Once the suspension problems were corrected and the truck was comfortably in the weeds, Stephen began the task of modifying the sheetmetal, replacing the '94 front end with a '98 version, filling in the driving light openings for a smoother look, and adding a Street Scene valence. A T-Rex billet grille was installed with APC euro corners up front and equally cool Elegante taillights by TYC in the rear. The gas door was welded shut and the door handles shaved, and Street Scene Sport sideview mirrors were installed at the same time. With the Gaylord's tonneau cover still protecting the contents, the tweaked bed uses an old-school flat-black paintjob to accentuate the flame-painted reserve tank for the air suspension and the Optima rear battery, accented with billet trim pieces.

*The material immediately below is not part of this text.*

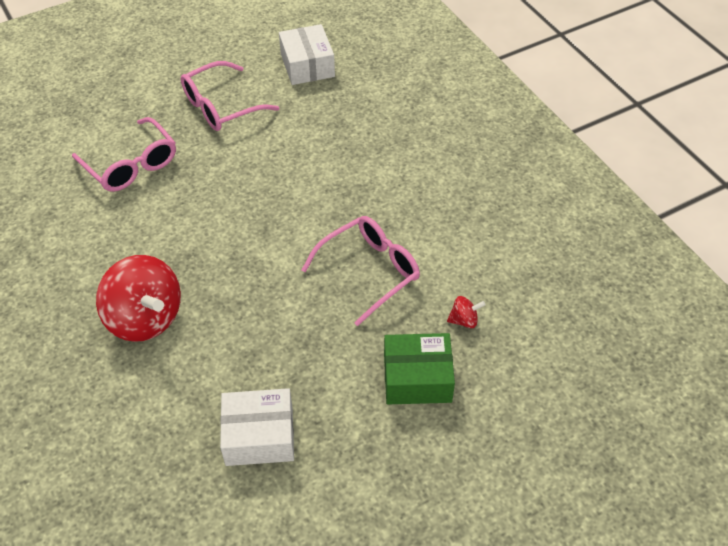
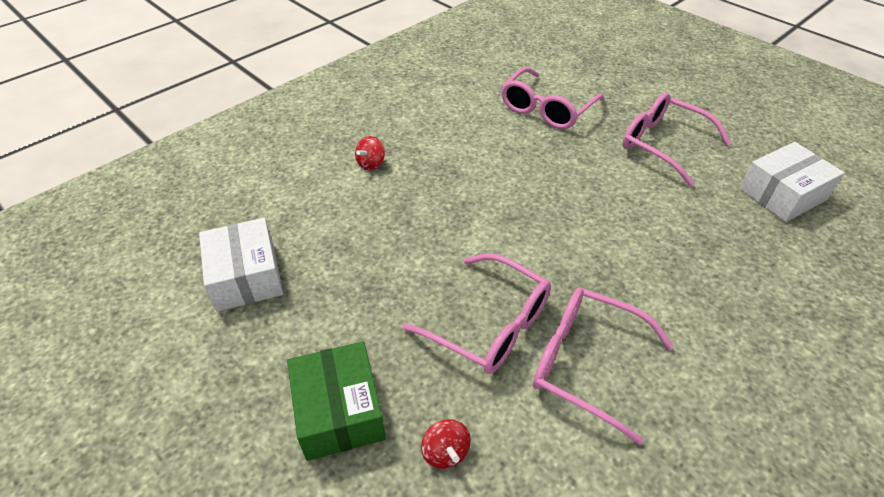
camera: 75 degrees right, 5 degrees down
red spinning top [96,255,181,342] -> red spinning top [355,136,385,171], size x0.41
none -> pink glasses [533,287,674,445]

A small starter stereo had been installed for some basic entertainment, but as the truck improved, the fledgling sound system had to go. Beginning with Dynamat in the doors, the current component mix uses a pair of Audiobahn amplifiers totaling 2,200 watts, with the larger 1,500-watt unit powering the pair of 10-inch Audiobahn subs and the second 500-watt amp energizing the front stage. The 6-1/2-inch separates, mids, and highs in the doors are augmented by the 4x6-inch coaxial speakers in the upper dash location. Controlling the sounds is a Kenwood 817 head unit. Below the head unit, Stephen added the MIC Hi Flow billet aluminum control panel that holds individual switches and gauges for each airbag. The polished Colorado Custom wheel keeps him in close touch with his truck, and the matching Trenz billet accents around the interior continue the theme. Even the dashboard got the hot-lick treatment, with subtle flames painted on the gauges. Wrapping up the interior, Addison replaced the original bench seat, choosing buckets from a '96 Blazer and rejuvenating them with silver and dark-gray Katzkin covers.
Under the hood, several different accessories from Trenz and Cool Flex add a little dazzle to the engine room. The 2.2L four-cylinder benefits from a Sport Truck Specialties air intake fitted with a K&N filter, along with a Flowmaster exhaust. Lots of underhood accessories were painted to match the Deep Metallic Red exterior. Chet at Florida Street Dreams handled the spray gun chores, accenting the new red hue with silver flames outlined in bronze. The interesting flame pattern starts at the hood, then travels along the sides and top of the tonneau cover for a dramatic bird's-eye view. A whole new set of flames heats up the area under the hood. Boyd Coddington 18-inch wheels wrapped in Kumho tires complete the exterior.
The truck has now advanced to show status only and sees the road just a few times each month. Looking back, Stephen remembers all the good parts as well as a few of the calamities as well. In addition to the frame problems and transmission failure, the rear pan was damaged while rolling too low and the door was ripped off in an accident. It was a challenge for a while as to whether or not he would even keep the truck. Now that everything is sorted out, however, Stephen plans to enjoy his first custom truck for quite some time. Future mods call for a set of 20-inch rims and regular ongoing changes. Right now he is happy that his luck has changed, everything is together, and he is able to thoroughly enjoy the completed vehicle. Great trucks don't occur in a vacuum, so special thanks go to Stephen's wife Emily, Mom and Dad, Ryan, Matt, Tristan, Chet, Dave, Stro, Danny, Garr, Bobby, Cliff, Tommy, Sam, John, Randy, Mark, Jon, Scott, Jason, Mark, and Jeff.